[Items from a dataset]

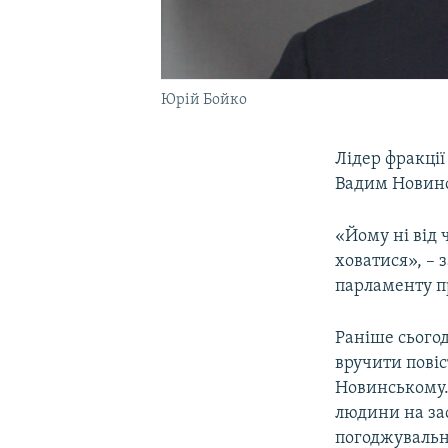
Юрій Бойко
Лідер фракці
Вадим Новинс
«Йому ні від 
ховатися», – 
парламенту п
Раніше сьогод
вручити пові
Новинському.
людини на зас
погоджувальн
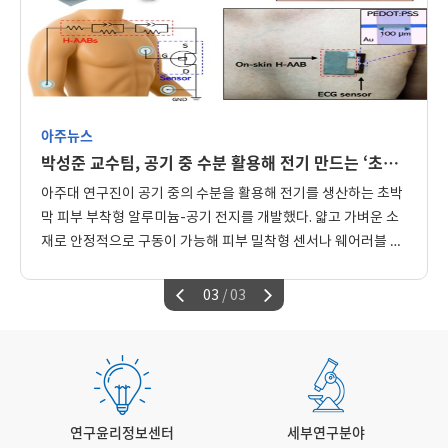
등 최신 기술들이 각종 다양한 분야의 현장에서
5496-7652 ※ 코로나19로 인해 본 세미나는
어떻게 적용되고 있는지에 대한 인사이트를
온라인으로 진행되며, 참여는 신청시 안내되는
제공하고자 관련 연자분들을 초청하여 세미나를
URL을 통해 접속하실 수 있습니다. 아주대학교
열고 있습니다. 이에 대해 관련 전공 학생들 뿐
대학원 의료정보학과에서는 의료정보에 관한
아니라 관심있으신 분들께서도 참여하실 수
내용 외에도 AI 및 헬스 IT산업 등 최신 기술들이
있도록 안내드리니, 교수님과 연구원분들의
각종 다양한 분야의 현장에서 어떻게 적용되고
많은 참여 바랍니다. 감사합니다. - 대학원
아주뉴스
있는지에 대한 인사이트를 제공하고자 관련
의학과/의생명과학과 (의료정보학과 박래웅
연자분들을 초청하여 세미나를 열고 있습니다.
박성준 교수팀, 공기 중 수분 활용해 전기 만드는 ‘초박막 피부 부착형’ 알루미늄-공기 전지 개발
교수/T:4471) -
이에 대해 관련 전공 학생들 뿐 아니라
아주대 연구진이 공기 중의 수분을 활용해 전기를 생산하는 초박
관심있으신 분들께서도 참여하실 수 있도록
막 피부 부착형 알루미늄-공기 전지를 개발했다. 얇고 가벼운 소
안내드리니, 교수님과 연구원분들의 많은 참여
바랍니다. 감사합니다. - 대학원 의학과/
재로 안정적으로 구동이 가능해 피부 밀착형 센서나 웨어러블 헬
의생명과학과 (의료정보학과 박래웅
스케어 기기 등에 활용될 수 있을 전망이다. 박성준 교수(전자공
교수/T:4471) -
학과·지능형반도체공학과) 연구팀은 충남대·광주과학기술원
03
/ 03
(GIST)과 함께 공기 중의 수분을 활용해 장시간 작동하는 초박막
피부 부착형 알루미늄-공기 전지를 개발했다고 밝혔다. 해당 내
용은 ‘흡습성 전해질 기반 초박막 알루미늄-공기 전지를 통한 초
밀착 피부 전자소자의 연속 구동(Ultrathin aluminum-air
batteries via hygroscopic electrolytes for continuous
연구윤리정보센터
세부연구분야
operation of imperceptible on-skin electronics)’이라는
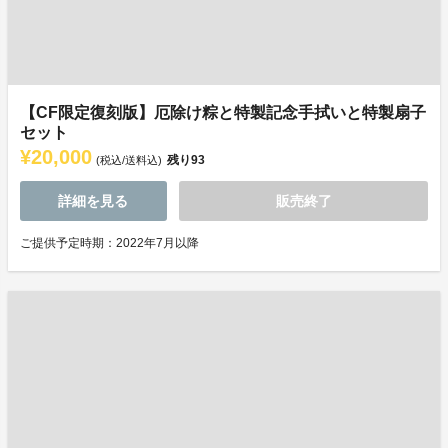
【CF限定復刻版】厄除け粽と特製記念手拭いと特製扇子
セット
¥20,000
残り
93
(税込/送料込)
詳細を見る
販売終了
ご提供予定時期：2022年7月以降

---

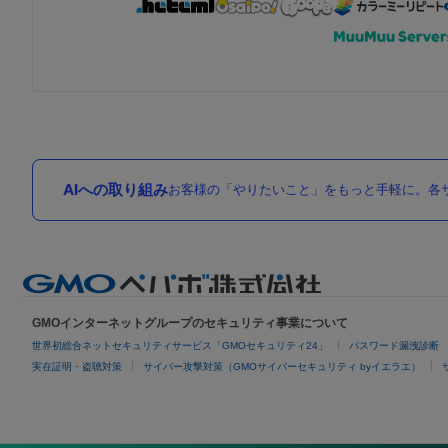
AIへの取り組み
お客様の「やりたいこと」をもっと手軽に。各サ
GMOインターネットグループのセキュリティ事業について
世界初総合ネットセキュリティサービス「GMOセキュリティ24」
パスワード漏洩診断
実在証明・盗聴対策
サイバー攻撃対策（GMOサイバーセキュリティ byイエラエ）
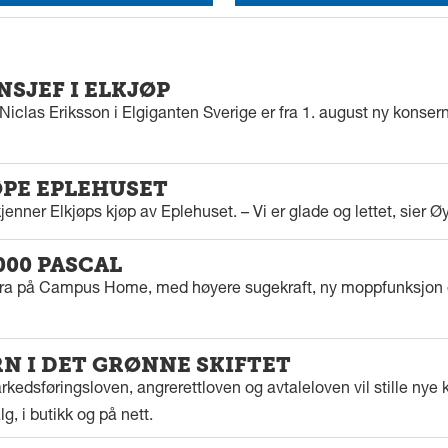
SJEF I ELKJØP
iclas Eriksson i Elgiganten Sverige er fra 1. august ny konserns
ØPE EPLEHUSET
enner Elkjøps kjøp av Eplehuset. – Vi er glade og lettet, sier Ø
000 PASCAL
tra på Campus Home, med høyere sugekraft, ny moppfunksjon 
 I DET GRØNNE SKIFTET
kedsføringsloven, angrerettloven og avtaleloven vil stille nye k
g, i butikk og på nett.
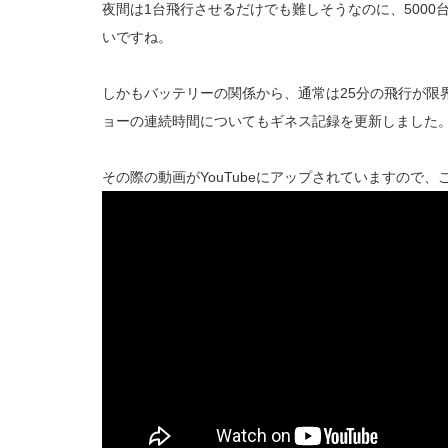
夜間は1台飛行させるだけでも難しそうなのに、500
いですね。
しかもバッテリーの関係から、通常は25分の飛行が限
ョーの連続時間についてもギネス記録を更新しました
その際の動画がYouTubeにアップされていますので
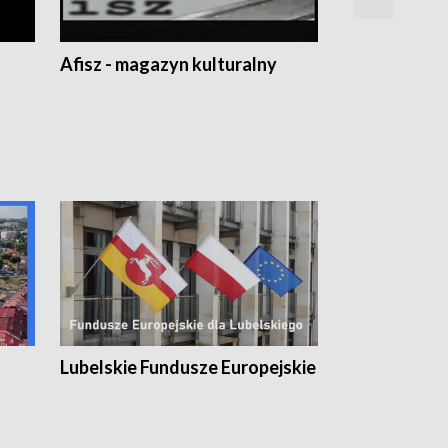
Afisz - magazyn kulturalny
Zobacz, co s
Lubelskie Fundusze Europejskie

> **Work item**: Show each line in the items above that contains the string "알루미늄". Treat uppercase and lowercase as different.

> **Task response**:
박성준 교수팀, 공기 중 수분 활용해 전기 만드는 ‘초박막 피부 부착형’ 알루미늄-공기 전지 개발
막 피부 부착형 알루미늄-공기 전지를 개발했다. 얇고 가벼운 소
피부 부착형 알루미늄-공기 전지를 개발했다고 밝혔다. 해당 내
용은 ‘흡습성 전해질 기반 초박막 알루미늄-공기 전지를 통한 초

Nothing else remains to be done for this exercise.